The arguments actually involved two appeals court rulings on the federal ban. The first hour focused on Gonzales v. Carhart, an appeal from the Eighth Circuit Court of Appeals in which the law was invalidated based on its lack of an exception for the health of the mother. The second hour consisted of a consideration of Gonzales v. Planned Parenthood, out of the Ninth Circuit, which also said the ban imposes an undue burden on women and is too vague.
A member of the audience interrupted the proceedings about three-fourths of the way through the first hour by shouting out his opposition to abortion before being removed by police. Pro-life and abortion-rights advocates demonstrated outside the building before, during and after the arguments.
Thomas did not participate in the arguments because of illness. Roberts said Thomas would take part in the decision based on the briefs and the transcripts of the arguments, which are available on the Supreme Court website, www.supremecourtus.gov.
The court is expected to issue an opinion in the cases before it adjourns next summer.
The Southern Baptist Ethics & Religious Liberty Commission signed on to a friend-of-the-court brief in support of the ban in the Gonzales v. Carhart case. The U.S. Conference for Catholic Bishops wrote the brief, which was joined by other religious organizations as well.

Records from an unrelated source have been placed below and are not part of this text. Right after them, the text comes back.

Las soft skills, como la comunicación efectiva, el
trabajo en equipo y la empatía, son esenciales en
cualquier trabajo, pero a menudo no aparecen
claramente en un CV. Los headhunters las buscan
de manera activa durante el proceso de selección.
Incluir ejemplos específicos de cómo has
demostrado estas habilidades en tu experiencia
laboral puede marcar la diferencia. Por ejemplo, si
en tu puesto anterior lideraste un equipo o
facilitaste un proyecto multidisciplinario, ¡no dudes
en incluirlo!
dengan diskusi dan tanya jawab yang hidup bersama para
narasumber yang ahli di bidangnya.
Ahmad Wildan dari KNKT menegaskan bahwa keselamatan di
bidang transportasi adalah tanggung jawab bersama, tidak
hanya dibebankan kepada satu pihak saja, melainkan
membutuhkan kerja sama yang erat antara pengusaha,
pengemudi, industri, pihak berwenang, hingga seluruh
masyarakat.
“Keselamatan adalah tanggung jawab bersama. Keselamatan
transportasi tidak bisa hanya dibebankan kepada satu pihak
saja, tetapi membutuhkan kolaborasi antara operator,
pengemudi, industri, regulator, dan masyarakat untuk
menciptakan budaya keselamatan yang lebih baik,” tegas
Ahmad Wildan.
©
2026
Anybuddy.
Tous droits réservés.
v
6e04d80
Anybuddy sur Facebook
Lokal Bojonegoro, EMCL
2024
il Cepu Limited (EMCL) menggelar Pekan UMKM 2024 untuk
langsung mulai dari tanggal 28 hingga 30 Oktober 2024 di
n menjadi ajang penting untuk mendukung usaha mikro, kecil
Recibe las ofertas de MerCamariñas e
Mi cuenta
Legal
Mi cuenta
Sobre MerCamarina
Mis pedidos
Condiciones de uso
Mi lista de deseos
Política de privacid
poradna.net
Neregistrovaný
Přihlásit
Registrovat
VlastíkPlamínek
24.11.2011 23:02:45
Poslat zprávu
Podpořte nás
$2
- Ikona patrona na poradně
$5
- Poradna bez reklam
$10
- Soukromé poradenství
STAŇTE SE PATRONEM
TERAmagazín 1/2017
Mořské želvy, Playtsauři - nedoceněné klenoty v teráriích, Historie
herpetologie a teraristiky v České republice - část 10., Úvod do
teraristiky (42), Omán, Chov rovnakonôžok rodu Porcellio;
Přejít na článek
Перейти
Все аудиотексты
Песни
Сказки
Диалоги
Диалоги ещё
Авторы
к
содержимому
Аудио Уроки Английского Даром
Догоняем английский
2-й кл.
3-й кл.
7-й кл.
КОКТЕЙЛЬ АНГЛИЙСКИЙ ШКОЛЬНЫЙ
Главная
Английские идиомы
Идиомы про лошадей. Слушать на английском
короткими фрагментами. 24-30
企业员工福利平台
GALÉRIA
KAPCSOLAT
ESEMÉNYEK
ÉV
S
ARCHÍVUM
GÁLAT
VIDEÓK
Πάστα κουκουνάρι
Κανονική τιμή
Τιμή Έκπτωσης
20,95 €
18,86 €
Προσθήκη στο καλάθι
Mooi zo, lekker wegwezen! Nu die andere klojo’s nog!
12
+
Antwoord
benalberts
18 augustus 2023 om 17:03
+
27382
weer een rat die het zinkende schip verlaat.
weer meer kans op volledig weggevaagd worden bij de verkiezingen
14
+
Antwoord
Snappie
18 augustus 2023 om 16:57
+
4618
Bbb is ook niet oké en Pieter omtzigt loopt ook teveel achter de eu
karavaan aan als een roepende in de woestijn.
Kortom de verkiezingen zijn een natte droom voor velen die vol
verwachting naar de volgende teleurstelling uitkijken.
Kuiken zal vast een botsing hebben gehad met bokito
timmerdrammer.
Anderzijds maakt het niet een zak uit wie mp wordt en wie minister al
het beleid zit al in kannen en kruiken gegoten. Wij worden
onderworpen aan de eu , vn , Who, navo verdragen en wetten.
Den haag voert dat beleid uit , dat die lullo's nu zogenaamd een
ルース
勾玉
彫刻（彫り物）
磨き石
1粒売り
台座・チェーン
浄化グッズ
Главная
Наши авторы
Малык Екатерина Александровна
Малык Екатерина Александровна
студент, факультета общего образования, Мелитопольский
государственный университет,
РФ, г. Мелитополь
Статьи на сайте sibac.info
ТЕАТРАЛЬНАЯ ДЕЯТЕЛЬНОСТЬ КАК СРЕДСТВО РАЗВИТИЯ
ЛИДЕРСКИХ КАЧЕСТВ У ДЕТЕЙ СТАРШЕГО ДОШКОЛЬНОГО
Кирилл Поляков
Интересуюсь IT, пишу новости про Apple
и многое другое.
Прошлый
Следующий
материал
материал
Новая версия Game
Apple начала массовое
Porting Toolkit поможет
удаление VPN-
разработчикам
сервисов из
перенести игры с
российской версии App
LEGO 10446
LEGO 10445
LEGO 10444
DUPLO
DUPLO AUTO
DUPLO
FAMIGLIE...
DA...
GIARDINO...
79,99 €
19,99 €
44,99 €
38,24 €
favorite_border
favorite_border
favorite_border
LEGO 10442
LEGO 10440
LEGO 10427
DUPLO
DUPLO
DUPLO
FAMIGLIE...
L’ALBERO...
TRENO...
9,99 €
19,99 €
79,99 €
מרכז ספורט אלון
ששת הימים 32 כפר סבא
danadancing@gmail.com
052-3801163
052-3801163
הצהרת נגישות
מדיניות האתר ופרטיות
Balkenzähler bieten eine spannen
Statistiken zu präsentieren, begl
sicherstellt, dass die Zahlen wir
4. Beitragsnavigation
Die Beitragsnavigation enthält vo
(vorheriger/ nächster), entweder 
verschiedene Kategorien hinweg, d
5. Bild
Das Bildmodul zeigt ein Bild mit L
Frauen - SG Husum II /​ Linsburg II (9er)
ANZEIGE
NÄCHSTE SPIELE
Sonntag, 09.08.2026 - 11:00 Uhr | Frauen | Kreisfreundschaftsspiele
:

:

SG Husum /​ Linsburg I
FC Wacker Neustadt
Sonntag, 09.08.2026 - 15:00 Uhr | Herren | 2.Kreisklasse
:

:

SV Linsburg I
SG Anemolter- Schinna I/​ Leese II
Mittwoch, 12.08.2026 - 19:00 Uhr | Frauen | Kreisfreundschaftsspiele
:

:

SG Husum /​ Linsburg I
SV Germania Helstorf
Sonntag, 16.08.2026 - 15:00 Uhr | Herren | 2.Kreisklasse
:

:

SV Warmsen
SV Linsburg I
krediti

The Southern Baptist Convention approved resolutions condemning the partial-birth procedure in both 1996 and 2002.
Among those filing briefs in support of the law were the American Association of Pro-life Obstetricians and Gynecologists, ACLJ, ADF, Christian Legal Society, Family Research Council and Focus on the Family.
Organizations filing briefs urging the court to strike down the ban included the ACLU, American College of Obstetricians and Gynecologists, NARAL Pro-choice America and the Religious Coalition for Reproductive Choice.
Congress approved the ban in 2003 with a 64-34 vote in the Senate and a 281-142 vote in the House of Representatives. Congress had twice adopted partial-birth abortion bans in the 1990s only to have President Clinton veto them. In both 1996 and 1998, the House achieved the two-thirds majorities necessary to override vetoes, but the Senate fell short.
After President Bush signed the bill into law in November 2003, abortion rights organizations quickly challenged it in three courts and blocked its enforcement. Federal judges in New York City, San Francisco and Lincoln, Neb., struck down the law. The lower court decisions were upheld by three-judge panels in the Ninth Circuit, based in San Francisco; Eighth Circuit, based in St. Louis; and Second Circuit, based in New York,
The judiciary’s requirement of an exception for a mother’s health has frustrated attempts to enact a meaningful prohibition on the partial-birth procedure. Until now, the dilemma advocates of the ban have been unable to solve is this: If they pass a partial-birth abortion ban without a health exception, the courts strike it down; if they approve a ban with a health exception, it is ineffective because of the judiciary’s definition of “health.”
In its 1973 Doe v. Bolton opinion, which accompanied the Roe decision, the Supreme Court defined maternal health so expansively it had the practical effect of permitting abortion for any reason throughout all stages of pregnancy.